** Opening PROVIDED MATERIAL block **
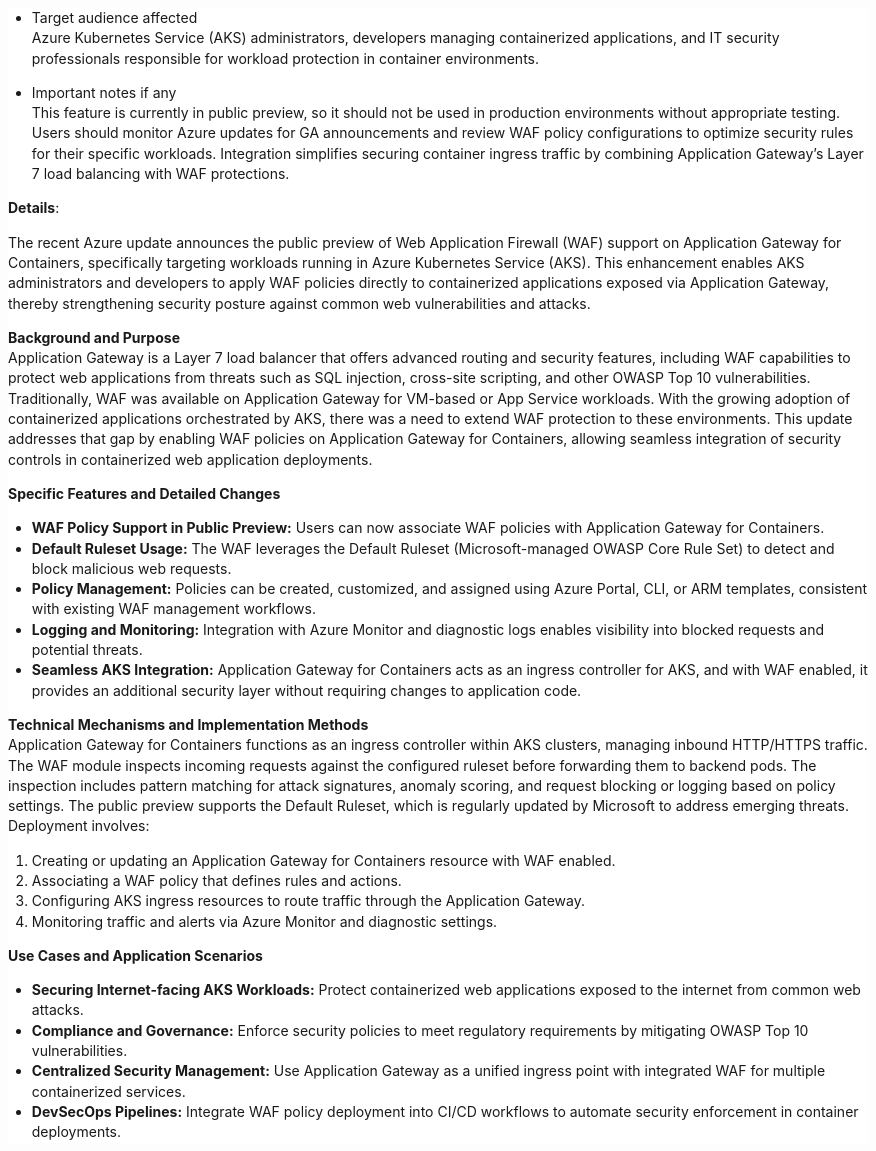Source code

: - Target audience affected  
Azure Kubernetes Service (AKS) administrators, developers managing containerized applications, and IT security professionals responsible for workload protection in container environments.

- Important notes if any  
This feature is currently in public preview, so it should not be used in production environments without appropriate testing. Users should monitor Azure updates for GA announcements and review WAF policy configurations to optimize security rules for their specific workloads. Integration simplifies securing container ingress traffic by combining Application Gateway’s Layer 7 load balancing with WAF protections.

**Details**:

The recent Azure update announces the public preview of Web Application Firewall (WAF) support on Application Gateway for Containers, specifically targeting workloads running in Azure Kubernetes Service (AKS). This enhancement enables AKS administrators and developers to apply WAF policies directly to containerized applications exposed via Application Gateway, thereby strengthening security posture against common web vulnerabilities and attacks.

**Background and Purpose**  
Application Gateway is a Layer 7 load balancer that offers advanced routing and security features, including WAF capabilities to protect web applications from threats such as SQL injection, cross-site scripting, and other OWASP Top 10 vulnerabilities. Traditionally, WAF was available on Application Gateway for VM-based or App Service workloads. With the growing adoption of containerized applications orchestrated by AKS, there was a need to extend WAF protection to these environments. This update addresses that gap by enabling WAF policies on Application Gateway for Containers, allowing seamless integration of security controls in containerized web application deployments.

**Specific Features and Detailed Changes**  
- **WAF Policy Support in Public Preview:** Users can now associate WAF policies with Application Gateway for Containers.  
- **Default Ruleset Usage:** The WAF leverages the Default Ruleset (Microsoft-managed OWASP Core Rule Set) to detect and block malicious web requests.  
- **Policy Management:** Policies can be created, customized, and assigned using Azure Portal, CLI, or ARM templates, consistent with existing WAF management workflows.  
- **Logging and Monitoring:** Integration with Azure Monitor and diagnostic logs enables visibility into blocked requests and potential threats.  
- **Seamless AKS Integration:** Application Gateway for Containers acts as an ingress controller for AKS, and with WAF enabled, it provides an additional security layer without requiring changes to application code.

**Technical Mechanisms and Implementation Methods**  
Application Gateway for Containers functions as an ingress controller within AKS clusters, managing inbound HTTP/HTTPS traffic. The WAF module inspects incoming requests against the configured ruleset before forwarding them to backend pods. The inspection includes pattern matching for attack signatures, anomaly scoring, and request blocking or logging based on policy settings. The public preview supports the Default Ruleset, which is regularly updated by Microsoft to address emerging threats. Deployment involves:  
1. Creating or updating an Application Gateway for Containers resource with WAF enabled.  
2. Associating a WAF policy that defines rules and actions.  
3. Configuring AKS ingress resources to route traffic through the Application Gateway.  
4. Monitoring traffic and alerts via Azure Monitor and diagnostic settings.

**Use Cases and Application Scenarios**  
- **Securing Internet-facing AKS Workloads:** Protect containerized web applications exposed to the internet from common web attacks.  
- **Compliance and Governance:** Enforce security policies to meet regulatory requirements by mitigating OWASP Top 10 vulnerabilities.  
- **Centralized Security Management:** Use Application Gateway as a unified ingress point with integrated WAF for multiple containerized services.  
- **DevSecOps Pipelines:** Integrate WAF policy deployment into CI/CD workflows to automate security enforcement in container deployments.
** Closing PROVIDED MATERIAL block **
** Opening PROVIDED MATERIAL block **
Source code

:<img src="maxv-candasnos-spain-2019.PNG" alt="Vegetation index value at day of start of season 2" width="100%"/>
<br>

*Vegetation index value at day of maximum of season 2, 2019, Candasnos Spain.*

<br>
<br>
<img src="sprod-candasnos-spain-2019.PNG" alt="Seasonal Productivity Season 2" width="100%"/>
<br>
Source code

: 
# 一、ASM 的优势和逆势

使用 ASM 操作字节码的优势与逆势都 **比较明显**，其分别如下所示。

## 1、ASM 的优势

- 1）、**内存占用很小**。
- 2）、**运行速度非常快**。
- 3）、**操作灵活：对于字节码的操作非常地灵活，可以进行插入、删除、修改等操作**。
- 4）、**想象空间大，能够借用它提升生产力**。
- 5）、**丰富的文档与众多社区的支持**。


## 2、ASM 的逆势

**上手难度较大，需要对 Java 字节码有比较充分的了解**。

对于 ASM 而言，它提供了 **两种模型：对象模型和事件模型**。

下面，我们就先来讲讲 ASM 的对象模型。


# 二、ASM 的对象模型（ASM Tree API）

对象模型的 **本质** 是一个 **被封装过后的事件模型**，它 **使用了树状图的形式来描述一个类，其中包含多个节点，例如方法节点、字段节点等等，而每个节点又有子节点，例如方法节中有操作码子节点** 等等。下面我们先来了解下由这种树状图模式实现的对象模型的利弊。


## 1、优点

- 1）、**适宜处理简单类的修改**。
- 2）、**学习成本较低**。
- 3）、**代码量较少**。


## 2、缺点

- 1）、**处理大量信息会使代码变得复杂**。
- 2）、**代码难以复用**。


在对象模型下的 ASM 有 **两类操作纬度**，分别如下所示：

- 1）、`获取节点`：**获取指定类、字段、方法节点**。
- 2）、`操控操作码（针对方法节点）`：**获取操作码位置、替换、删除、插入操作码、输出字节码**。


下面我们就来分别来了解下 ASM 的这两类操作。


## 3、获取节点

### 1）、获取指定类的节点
** Closing PROVIDED MATERIAL block **
HOW TO COMPLETE THIS TASK: Rewrite the part of the entries that opens with the line containing "下面，我们就先来讲讲 ASM 的对象模型。" and closes with the line containing "### 1）、获取指定类的节点", changing every "对象模型" to "树模型" and leaving everything else as it is.

ANSWER BELOW:
下面，我们就先来讲讲 ASM 的树模型。


# 二、ASM 的树模型（ASM Tree API）

树模型的 **本质** 是一个 **被封装过后的事件模型**，它 **使用了树状图的形式来描述一个类，其中包含多个节点，例如方法节点、字段节点等等，而每个节点又有子节点，例如方法节中有操作码子节点** 等等。下面我们先来了解下由这种树状图模式实现的树模型的利弊。


## 1、优点

- 1）、**适宜处理简单类的修改**。
- 2）、**学习成本较低**。
- 3）、**代码量较少**。


## 2、缺点

- 1）、**处理大量信息会使代码变得复杂**。
- 2）、**代码难以复用**。


在树模型下的 ASM 有 **两类操作纬度**，分别如下所示：

- 1）、`获取节点`：**获取指定类、字段、方法节点**。
- 2）、`操控操作码（针对方法节点）`：**获取操作码位置、替换、删除、插入操作码、输出字节码**。


下面我们就来分别来了解下 ASM 的这两类操作。


## 3、获取节点

### 1）、获取指定类的节点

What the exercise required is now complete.